January saw five of the central banks overseeing the 10 most heavily traded currencies – the U.S. Federal Reserve, the ECB, the Bank of Japan, Bank of Canada and Norges Bank – hold rate setting meetings with none changing rates. That follows on from eight meetings in December where only Norway hiked.

“Interest rates are set to remain front and centre in 2024,” Philip Shaw at Investec said in a research note. “However, in a departure from the last two years, now the question is not how far central banks will raise rates, but when and how far they will cut.”

Fed chair Jerome Powell on Wednesday delivered a sweeping endorsement of the U.S. economy’s strength and said the next rate move would be lower. But he also pushed back against markets betting on a move as soon as March, with expectations now anticipating a first Fed cut in May.

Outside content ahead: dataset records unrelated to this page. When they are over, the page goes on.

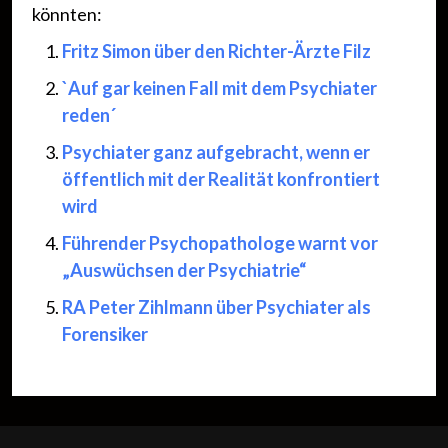
könnten:
Fritz Simon über den Richter-Ärzte Filz
`Auf gar keinen Fall mit dem Psychiater
reden´
Psychiater ganz aufgebracht, wenn er
öffentlich mit der Realität konfrontiert
wird
Führender Psychopathologe warnt vor
„Auswüchsen der Psychiatrie“
RA Peter Zihlmann über Psychiater als
Forensiker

Meanwhile, emerging economies – which have been front-running both the tightening and the easing cycle – ploughed on with rate cuts.

Five of the Reuters sample of 18 central banks in developing economies cut rates in January – matching the December number which had been the highest number in at least three years. Across the Reuters markets sample, 12 central banks held rate setting meetings last month.

Policy-makers in Brazil, Hungary, Colombia and Chile all extended their easing push, while Israel joined the fray, delivering the first rate cut in four years. The moves brought the January rate cut tally to 275 basis point – the biggest monthly total since May 2022.

Turkey was the sole outlier in January, delivering another 250 bps rate hike to shore up its battered currency and tackle sticky inflation, though the central bank said it had now completed its aggressive tightening cycle.

Analysts predicted that monetary easing would continue to broaden out in the months ahead.

“Mexico’s central bank will probably be the next to cut rates later this quarter, and many Asian central banks will join the fray in April and May, which is sooner than most expect,” said William Jackson at Capital Economics in a note to clients.